One thing that needs to be mentioned is that clearly there are two slightly conflicting points – that of fitness and that of aesthetics, and while we’ve all being conditioned throughout history to believe in such thing as an ‘ideal body shape’, there’s no such thing because everyone is different.
At no point is this more evident than watching elite athletes doing what they do best. Take whatever sporting arena you prefer and have a look at the contenders. We have Wimbledon at this time of the year and in a few short weeks we will all be watching the Olympics once again, and it’s always fascinating to see these people, machine-like in their dedication to their sport, impossibly fit, and for the most part doing similar things to train, and yet then can all look so incredibly different.
Take for example the difference in physique between the Williams sisters and Maria Sharapova. Despite the latter’s more recent disgrace, it’s impossible to argue that either party is less fit than the other, and yet they are entirely different shapes.
On another note, Facebook recently told me that Kelly Brook has the ideal body shape for women. Beautiful as she is, that will come as a whopping smack in the face to anyone who’s more 1920s flapper than 1950s Hollywood siren.
While it may seem to go off topic, this seems to be an area of muddiness in this debate that needs to be pushed to one side – people come in different shapes and sizes no matter what or how much exercise they do. That has to be established as the basis for discussion.
So then we get onto the health implications of what constitutes a healthy amount of fat for a body to carry. According to Fitness Magazine, “a 2012 study from the National Cancer Institute found that moderately obese people actually lived about 3.1 years longer than normal-weight women and men. Another study, published in the European Heart Journal, showed that when obese people are metabolically healthy — which means their blood pressure, cholesterol, blood sugar and other indicators fall within a healthy range — they are at no greater risk of dying from heart disease or cancer than those who are of normal weight.”
However, the NHS has commented more recently on findings by a major study saying “no, you can’t be fat and fit,” which seems to be pretty definitive. The original theory has been that a high degree of aerobic fitness can compensate for the complications of obesity, which now turns out to be untrue because the study found that lower levels of aerobic fitness were associated with risk of early death, but that this risk was greater for those with a high body mass index (BMI), even if they had a high level of aerobic fitness.
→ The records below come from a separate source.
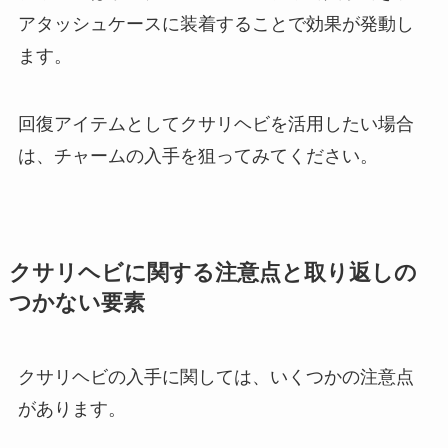
アタッシュケースに装着することで効果が発動し
ます。
回復アイテムとしてクサリヘビを活用したい場合
は、チャームの入手を狙ってみてください。
クサリヘビに関する注意点と取り返しの
つかない要素
クサリヘビの入手に関しては、いくつかの注意点
があります。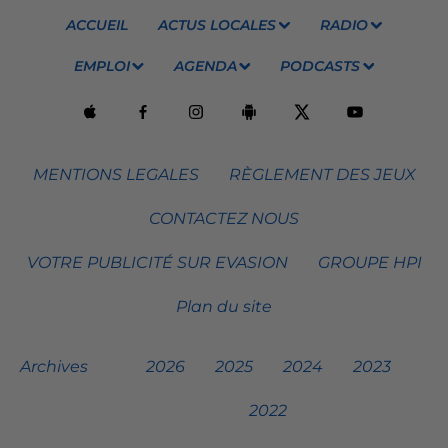
ACCUEIL
ACTUS LOCALES
RADIO
EMPLOI
AGENDA
PODCASTS
MENTIONS LEGALES
RÈGLEMENT DES JEUX
CONTACTEZ NOUS
VOTRE PUBLICITÉ SUR EVASION
GROUPE HPI
Plan du site
Archives
2026
2025
2024
2023
2022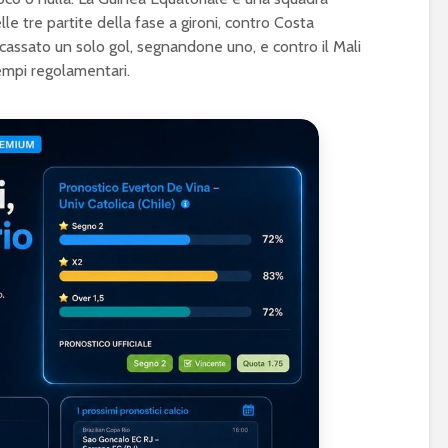
le tre partite della fase a gironi, contro Costa
ncassato un solo gol, segnandone uno, e contro il Mali
tempi regolamentari.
Glenn Gaesser from Arizona State University commented in the Fitness Magazine article that: “what we’re learning is that a body that exercises regularly is generally a healthy body, whether that body is fat or thin,” however, this is qualified by stating that a body that exercises regularly is generally likely to have more muscle which consumes sugar in the body and reduces the chance of excess sugar accumulating in the blood causing diabetes. Exercise is also likely to reduce inflammation of the cardiovascular system and help prevent unhealthy blood clots – basically, exercise is good for you (groundbreaking, we know).
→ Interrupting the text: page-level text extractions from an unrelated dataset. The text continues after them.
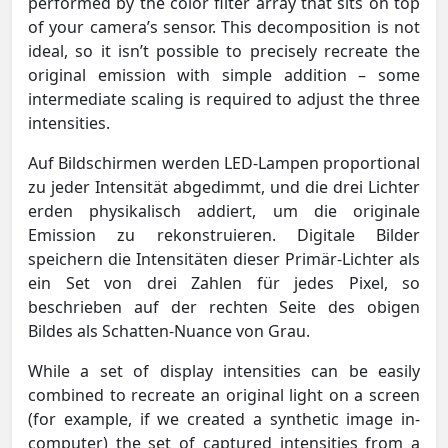
performed by the color filter array that sits on top
of your camera’s sensor. This decomposition is not
ideal, so it isn’t possible to precisely recreate the
original emission with simple addition – some
intermediate scaling is required to adjust the three
intensities.
Auf Bildschirmen werden LED-Lampen proportional
zu jeder Intensität abgedimmt, und die drei Lichter
erden physikalisch addiert, um die originale
Emission zu rekonstruieren. Digitale Bilder
speichern die Intensitäten dieser Primär-Lichter als
ein Set von drei Zahlen für jedes Pixel, so
beschrieben auf der rechten Seite des obigen
Bildes als Schatten-Nuance von Grau.
While a set of display intensities can be easily
combined to recreate an original light on a screen
(for example, if we created a synthetic image in-
computer) the set of captured intensities from a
So this isn’t about carrying fat then, it’s about carrying weight, and the two are not the same thing because that doesn’t account for all the other things you’re made up of – including the aforementioned and somewhat weighty entity that is muscle – the happy byproduct of aforementioned exercise. Essentially, you can be heavy and fit but not fat and fit.
Then if you really want to get into the subject, do you know what kind of fat you’re carrying? In recent weeks we have learned about the veritable rainbow of fat that you may be carrying on your person – is your fat brown, beige or white? (In apologetically crude shorthand – if you’re fit and don’t struggle with yoyo weight loss and gain, you probably carry brown fat, if you have a muffin top it’s more than likely to be white – but I urge you to do more research on that rather than taking that as a definitive guide to your gut).
So like we said, this is about body shape and size and maybe even weight, but not really about fat at all. The overriding message seems to be that there are lots of different types of body, and health and fitness does come in all shapes and sizes. In short, will exercise make you look like Elle Macpherson – probably not. Will it make you fitter – yes.